Wednesday, May 9, 2012
I mentioned in a recent post that Reggie Walton is a fair judge. That fairness was on display again yesterday in the Roger Clemens trial, when Walton prohibited federal prosecutors from introducing testimony and documents pertaining to Clemens' fat salary as a pitcher. Walton correctly concluded that the prejudicial effect of this evidence outweighed its supposed probative value. It is a very rare federal judge who will bar this kind of "lavish lifestyle" evidence. The government always wants it in, ostensibly to show that a defendant's alleged criminal conduct was part of an effort to maintain a lavish lifestyle. In reality, prosecutors simply want to prejudice the defendant in the eyes of jurors by showing them how rich he is, how "high-on-the-hog" he lives, and how different he is from you and me.
Monday, May 7, 2012
I'd say you had a pretty good week if you got a key government witness to agree there is a 50-50 chance he misheard or misunderstood a purportedly damning admission by your client. That's what happened last week (week one) in the Roger Clemens re-trial, through Mike Attanasio's cross of Andy Pettitte. This morning, team Clemens filed Defendant's Motion to Strike Portions of the Trial Testimony of Government Witness Andy Pettitte. The Motion is an excellent piece of work. The argument?
1. The threshold for establishing admissibility of a preliminary fact question under Federal Rule of Evidence 104 is preponderance of the evidence. Fifty-fifty doesn't cut it.
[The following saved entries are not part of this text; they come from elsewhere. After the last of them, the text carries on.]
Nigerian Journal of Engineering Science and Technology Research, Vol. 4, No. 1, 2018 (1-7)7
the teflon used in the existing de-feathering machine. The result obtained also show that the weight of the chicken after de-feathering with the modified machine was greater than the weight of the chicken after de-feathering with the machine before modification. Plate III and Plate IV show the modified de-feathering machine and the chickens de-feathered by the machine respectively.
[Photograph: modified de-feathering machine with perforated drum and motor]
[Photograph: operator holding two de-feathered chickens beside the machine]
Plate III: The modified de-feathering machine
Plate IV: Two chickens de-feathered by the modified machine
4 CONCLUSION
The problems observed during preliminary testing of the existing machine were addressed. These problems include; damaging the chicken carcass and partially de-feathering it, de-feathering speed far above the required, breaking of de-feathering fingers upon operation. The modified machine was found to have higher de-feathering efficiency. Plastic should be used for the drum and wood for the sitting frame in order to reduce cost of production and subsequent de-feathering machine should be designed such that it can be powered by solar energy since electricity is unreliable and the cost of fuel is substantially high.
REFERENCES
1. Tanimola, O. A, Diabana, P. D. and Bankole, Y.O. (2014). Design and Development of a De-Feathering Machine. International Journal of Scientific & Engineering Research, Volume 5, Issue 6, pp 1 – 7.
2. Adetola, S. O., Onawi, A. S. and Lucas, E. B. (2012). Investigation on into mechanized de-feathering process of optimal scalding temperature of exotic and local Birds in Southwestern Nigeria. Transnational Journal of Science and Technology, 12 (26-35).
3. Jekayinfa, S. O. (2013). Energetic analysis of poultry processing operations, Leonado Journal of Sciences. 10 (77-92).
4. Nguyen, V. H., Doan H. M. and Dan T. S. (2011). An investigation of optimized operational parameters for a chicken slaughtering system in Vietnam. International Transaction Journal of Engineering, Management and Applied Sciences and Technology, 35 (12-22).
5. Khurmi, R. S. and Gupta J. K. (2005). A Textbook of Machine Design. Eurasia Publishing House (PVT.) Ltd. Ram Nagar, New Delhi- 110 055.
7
2. Under Federal Rule of Evidence 401, relevant evidence "means evidence having any tendency to make the existence of any fact that is of consequence to the determination of the action more probable or less probable than it would be without the evidence." Fifty-fifty doesn't cut it.
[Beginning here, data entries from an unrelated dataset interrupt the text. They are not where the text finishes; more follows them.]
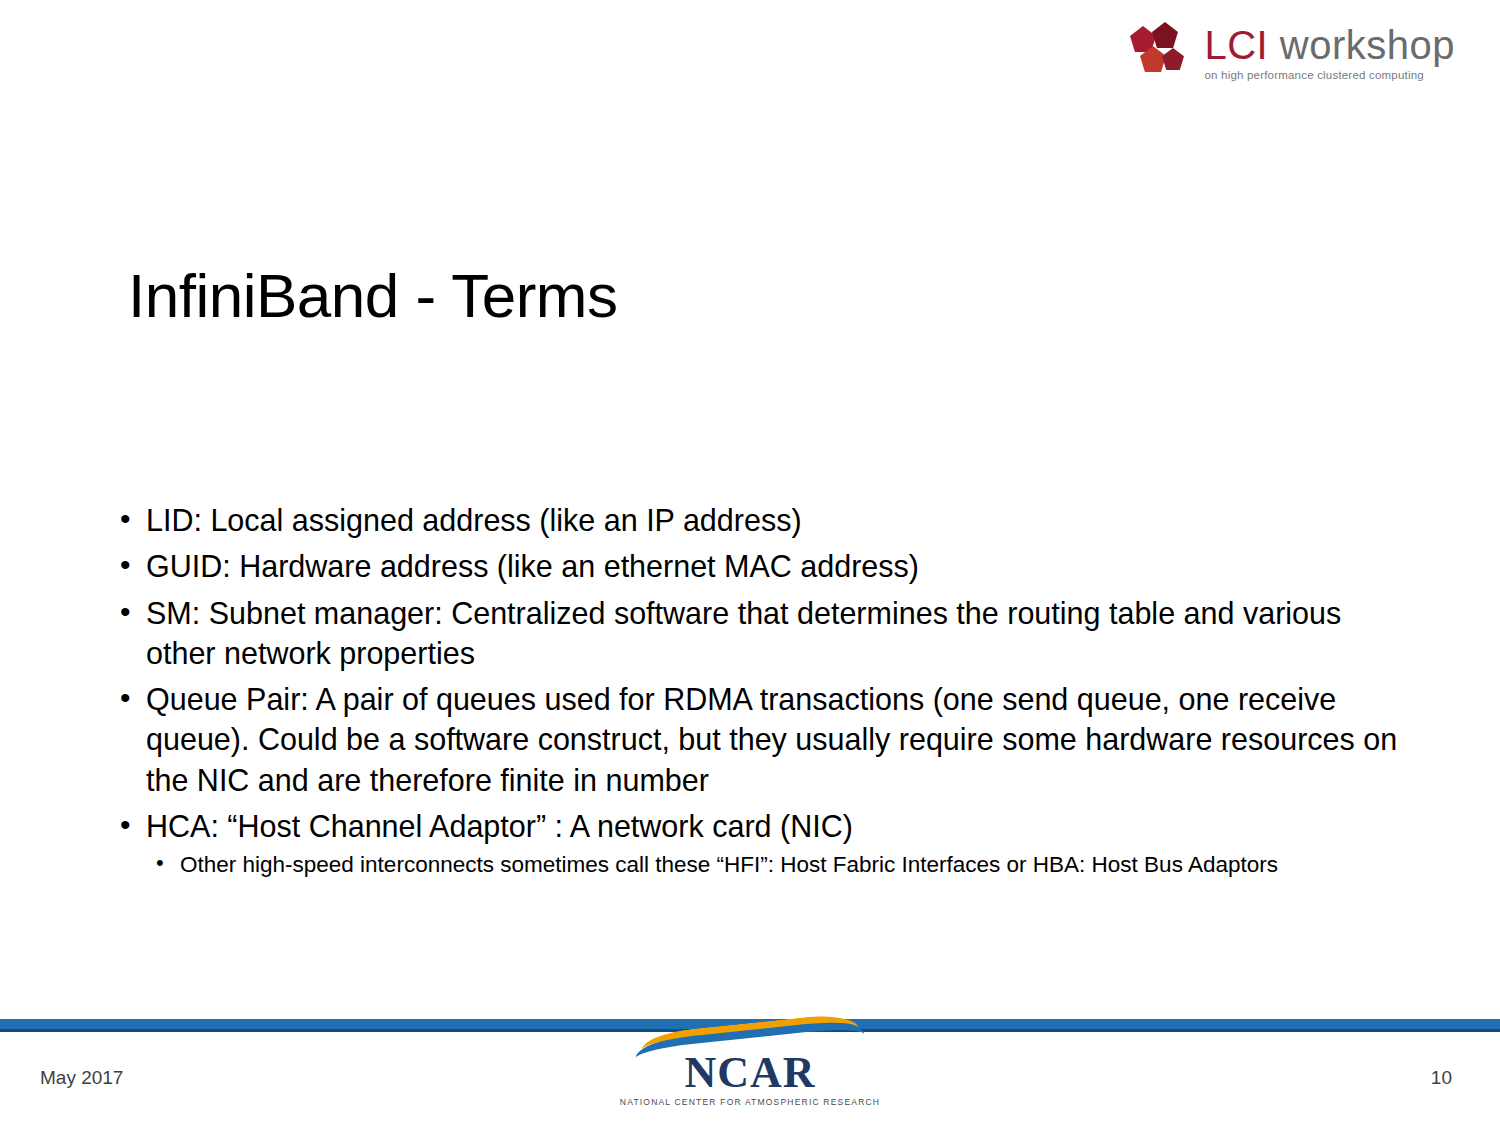LCI workshop
on high performance clustered computing
InfiniBand - Terms
LID: Local assigned address (like an IP address)
GUID: Hardware address (like an ethernet MAC address)
SM: Subnet manager: Centralized software that determines the routing table and various other network properties
Queue Pair: A pair of queues used for RDMA transactions (one send queue, one receive queue). Could be a software construct, but they usually require some hardware resources on the NIC and are therefore finite in number
HCA: “Host Channel Adaptor” : A network card (NIC)
Other high-speed interconnects sometimes call these “HFI”: Host Fabric Interfaces or HBA: Host Bus Adaptors
May 2017
10
NCAR
NATIONAL CENTER FOR ATMOSPHERIC RESEARCH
3. Even if relevant, the testimony's probative value is substantially outweighed, under Federal Rule of Evidence 403, by the "danger of unfair prejudice, confusion of the issues, or misleading the jury." This is particularly true in light of the Government's statement to the jury, during its opening, that Clemens told Pettitte "he had used human growth hormone and that it helped him with recovery." The real-life fifty-fifty version on the stand didn't cut it.
4. Judge Walton specifically warned the parties before trial about making promises they couldn't keep in opening statements. He said that if it occurred here he would "not hesitate to tell this jury that they must totally disregard any such statements of that nature. I'll specifically identify what those statements were and tell them there was no evidence to that effect, and therefore, they cannot consider that in deciding this case." Judge Walton should make good on his promise, because fifty-fifty doesn't cut it.
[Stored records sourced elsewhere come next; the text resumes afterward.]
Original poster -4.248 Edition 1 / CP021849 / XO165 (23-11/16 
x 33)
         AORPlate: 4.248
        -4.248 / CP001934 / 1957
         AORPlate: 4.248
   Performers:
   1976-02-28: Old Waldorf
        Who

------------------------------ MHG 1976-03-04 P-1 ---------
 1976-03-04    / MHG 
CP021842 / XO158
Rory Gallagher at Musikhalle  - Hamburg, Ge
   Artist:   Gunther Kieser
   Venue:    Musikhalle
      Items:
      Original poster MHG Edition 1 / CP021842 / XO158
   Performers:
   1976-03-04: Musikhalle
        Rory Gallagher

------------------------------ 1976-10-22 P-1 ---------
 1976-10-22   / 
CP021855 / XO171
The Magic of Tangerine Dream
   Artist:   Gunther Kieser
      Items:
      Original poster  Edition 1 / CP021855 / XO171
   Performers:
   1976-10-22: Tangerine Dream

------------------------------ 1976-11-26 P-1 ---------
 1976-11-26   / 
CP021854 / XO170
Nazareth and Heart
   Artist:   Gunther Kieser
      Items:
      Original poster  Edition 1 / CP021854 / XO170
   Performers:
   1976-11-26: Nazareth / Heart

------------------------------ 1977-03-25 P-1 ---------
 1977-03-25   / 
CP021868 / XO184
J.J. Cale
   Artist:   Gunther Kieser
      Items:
Team Clemens also noted that the government could have revisited the conversation during re-direct, but deliberately skirted the issue.
My prediction is that this motion will be granted in some form. It certainly doesn't mean that Clemens is out of the woods. Ted Stevens' outstanding trial team won several motions during trial and Judge Sullivan gave Stevens some very scathing anti-government jury instructions--to no avail. (Of course, in the Stevens case, the government was deliberately hiding important exculpatory material.) But such an instruction will undoubtedly greatly benefit Clemens. It will essentially knock-out a key portion of the government's case.
Kudos to the defense team for an outstanding cross and an excellent motion. One of the nice things about this trial is that co-counsel Attanasio is finally getting some of the national media attention he has long deserved.